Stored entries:
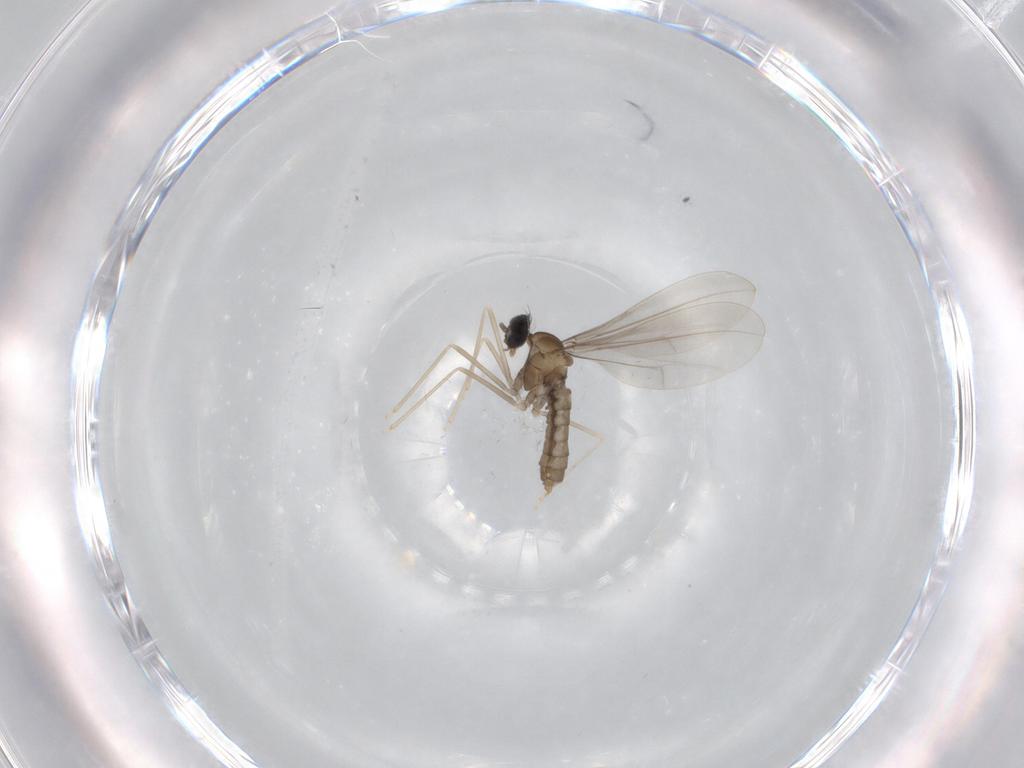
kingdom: Animalia
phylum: Arthropoda
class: Insecta
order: Diptera
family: Cecidomyiidae
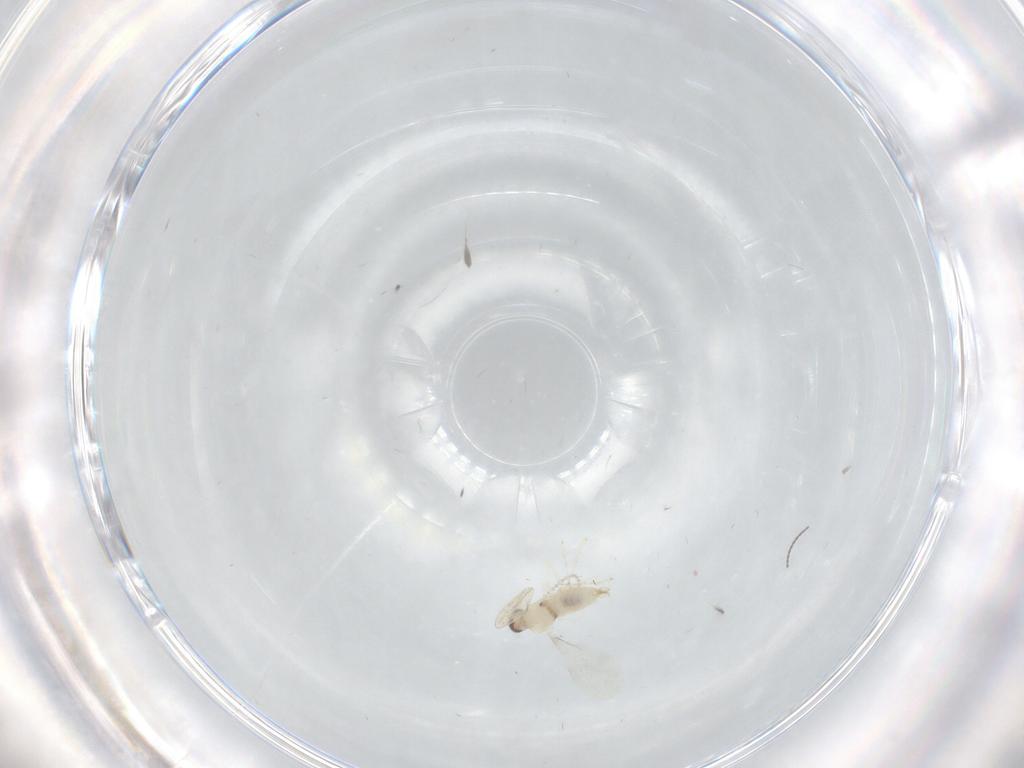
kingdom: Animalia
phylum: Arthropoda
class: Insecta
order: Diptera
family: Cecidomyiidae
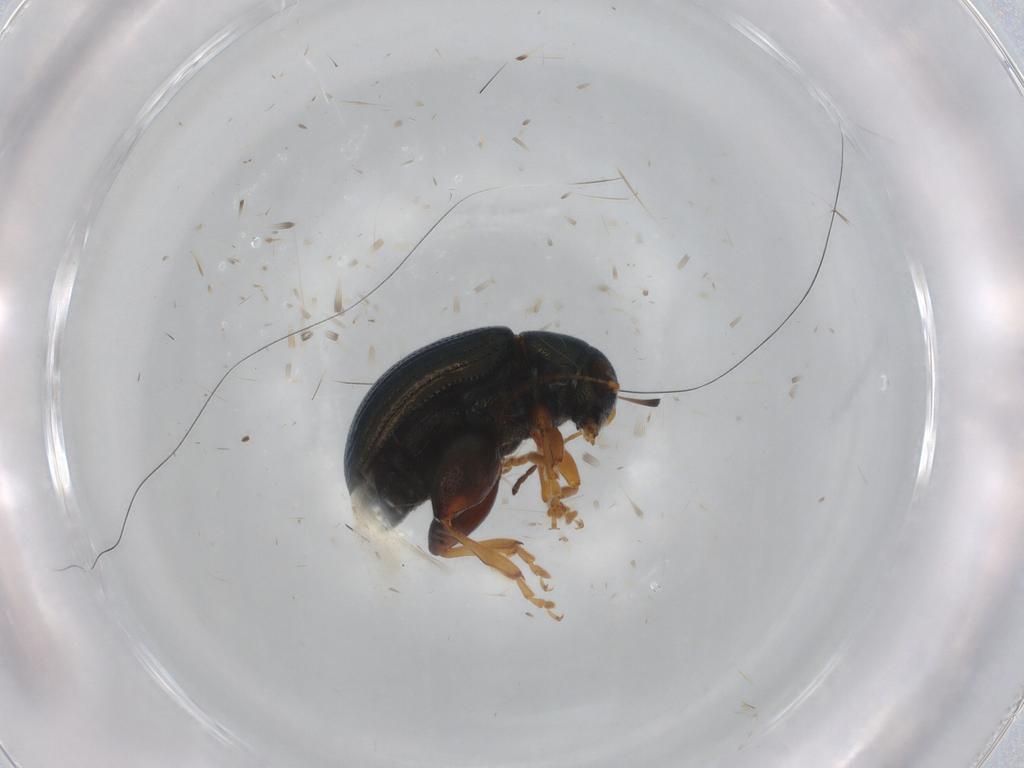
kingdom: Animalia
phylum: Arthropoda
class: Insecta
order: Coleoptera
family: Chrysomelidae
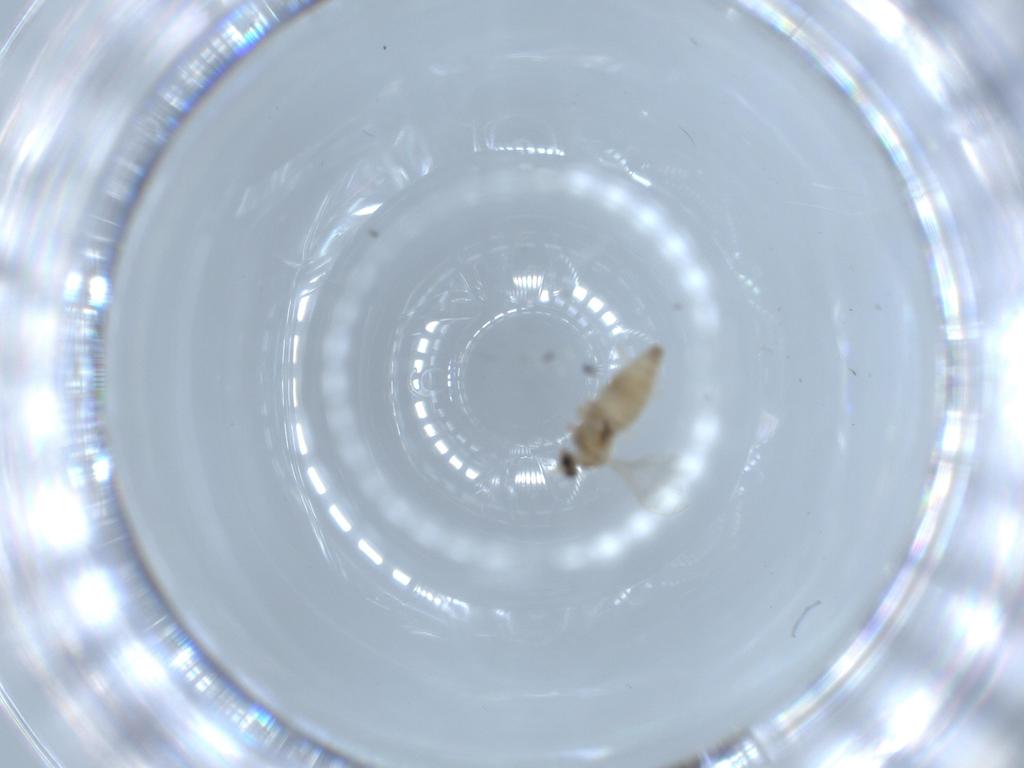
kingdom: Animalia
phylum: Arthropoda
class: Insecta
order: Diptera
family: Cecidomyiidae
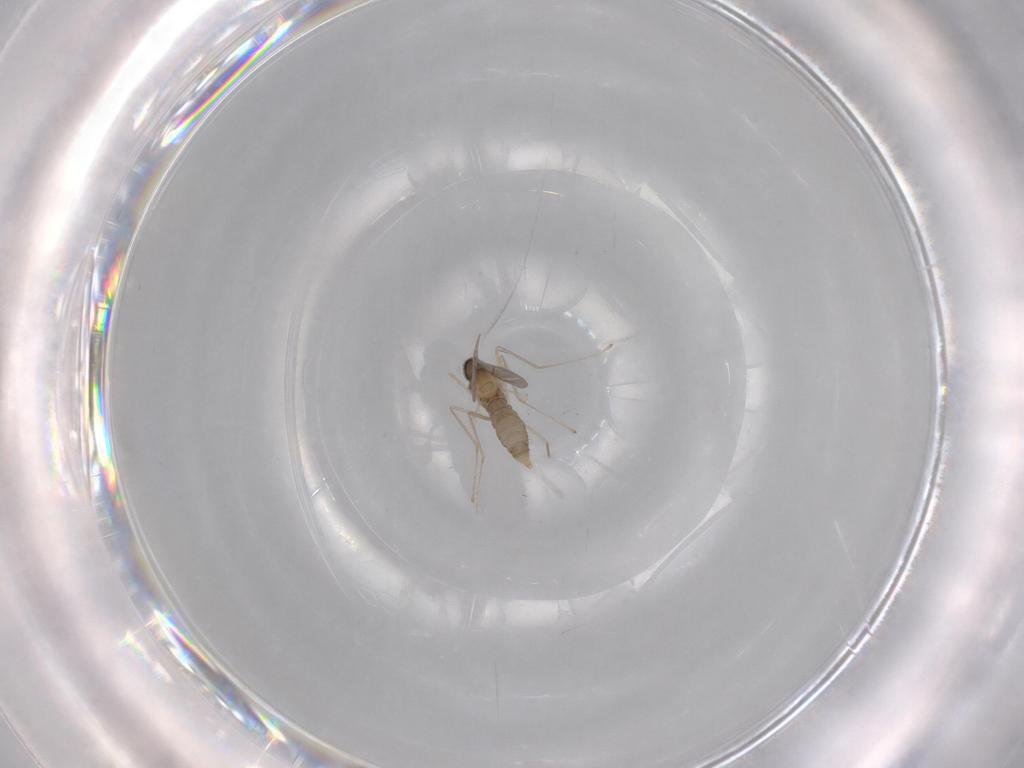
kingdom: Animalia
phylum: Arthropoda
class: Insecta
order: Diptera
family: Cecidomyiidae
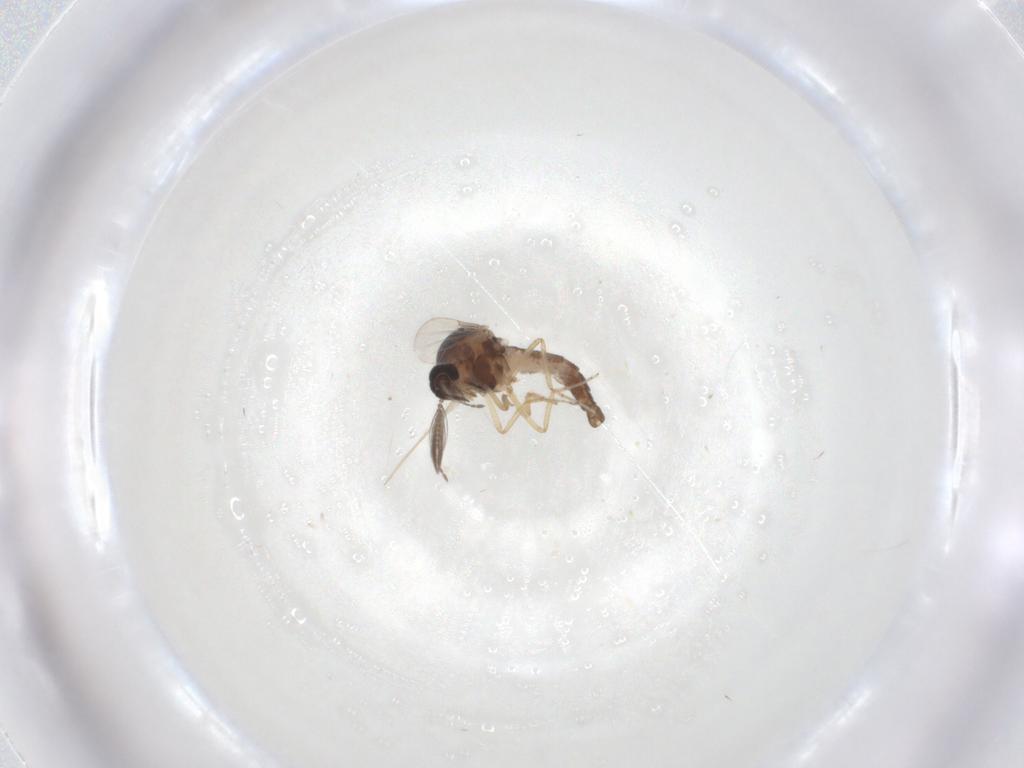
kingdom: Animalia
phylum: Arthropoda
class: Insecta
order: Diptera
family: Ceratopogonidae
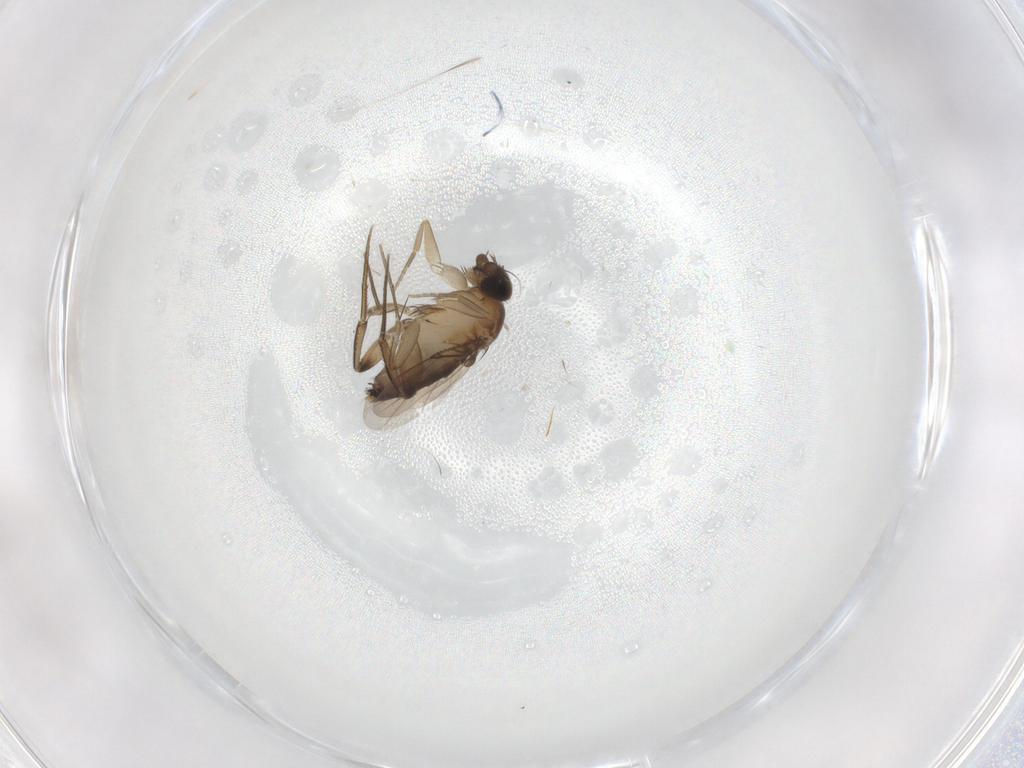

- [What is expected] Arrange all of the data above as a JSON list of strings, one string per line, with blank lines omitted. Leave the pictures out of the answer.

- [Correct answer]
[
  "kingdom: Animalia",
  "phylum: Arthropoda",
  "class: Insecta",
  "order: Diptera",
  "family: Cecidomyiidae",
  "kingdom: Animalia",
  "phylum: Arthropoda",
  "class: Insecta",
  "order: Diptera",
  "family: Cecidomyiidae",
  "kingdom: Animalia",
  "phylum: Arthropoda",
  "class: Insecta",
  "order: Coleoptera",
  "family: Chrysomelidae",
  "kingdom: Animalia",
  "phylum: Arthropoda",
  "class: Insecta",
  "order: Diptera",
  "family: Cecidomyiidae",
  "kingdom: Animalia",
  "phylum: Arthropoda",
  "class: Insecta",
  "order: Diptera",
  "family: Cecidomyiidae",
  "kingdom: Animalia",
  "phylum: Arthropoda",
  "class: Insecta",
  "order: Diptera",
  "family: Ceratopogonidae"
]